Attention, ce texte révèle l’intrigue du film.

J’ai finalement vu Inside Man, le beau film de Spike Lee, encensé par la critique (même les Cahiers du cinéma ont été sympa, c’est dire). Ce film est certainement très bon à bien des égards — casting soigné, intrigue intriguante, scénario léché, musique bien foutue, générique sympa, etc. Bref, c’est objectivement un bon film, agréable à voir, prenant malgré sa longueur, accessible au grand public et malgré tout attirant pour le cinéphile pas bégueule, tout ça. À voir sans nul doute.

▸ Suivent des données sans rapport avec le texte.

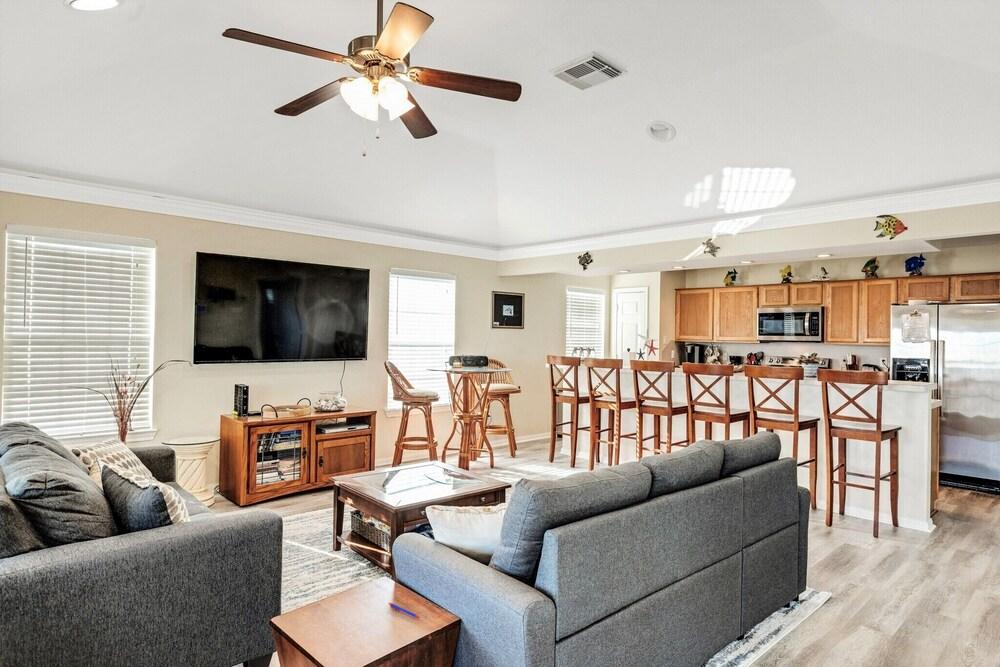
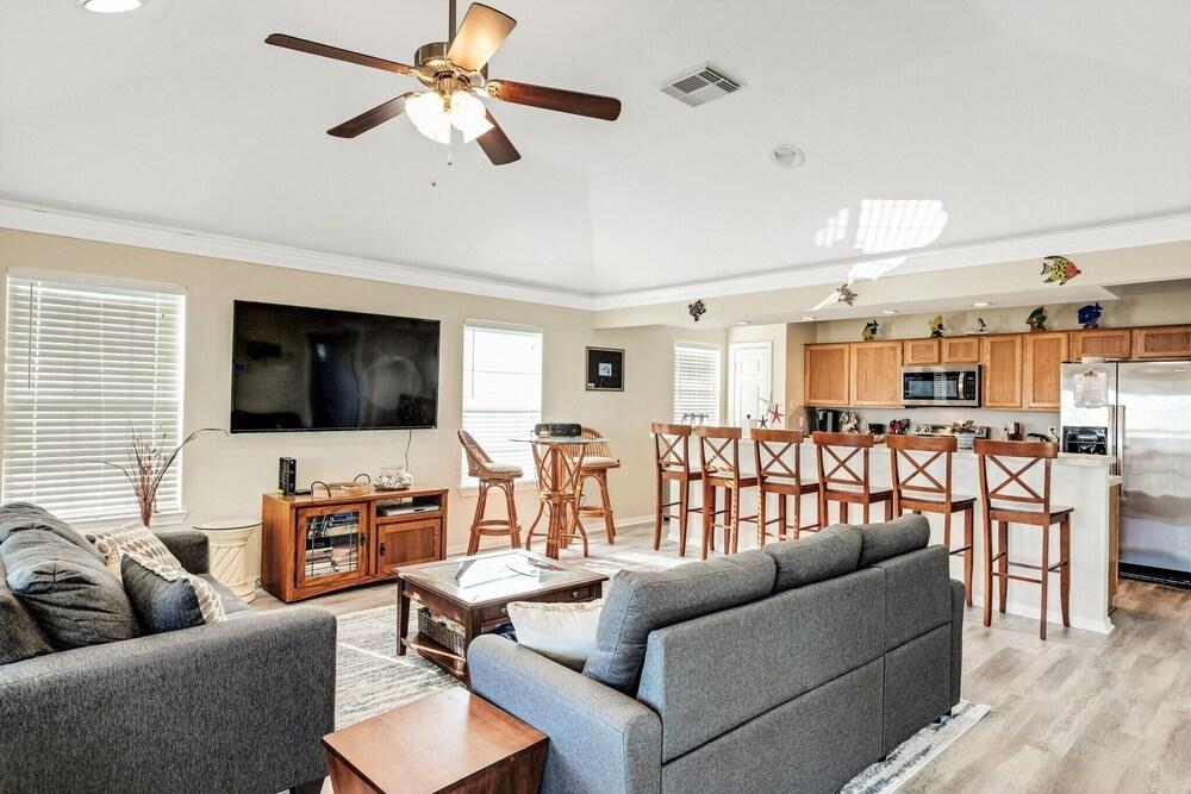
- pen [387,602,422,620]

Mais voilà, c’est un film dégonflé.

Rapide mise au parfum pour ceux qui n’auraient même pas vu la bande annonce : le propos distillé par celle-ci est grosso modo le suivant : soit un hold up parfait, dans une banque de Manhattan, réalisé sans violence par un génie du crime. Mais,... mais, est-ce que le hold up est bien un hold up ? Est-ce qu’il n’y a pas un enjeu politique là-dessous ? Que se passe-t-il à l’intérieur de cette banque ? Sous les apparences du hold up, est-on presque conduit à se demander si ce n’est-ce pas une affaire d’Etat qui est en train de se jouer (brr, on frisonne de plaisir). Jusqu’au titre du film — Inside Man — annonce qu’on va nous emmener voir des choses qu’on ne voit pas d’habitude.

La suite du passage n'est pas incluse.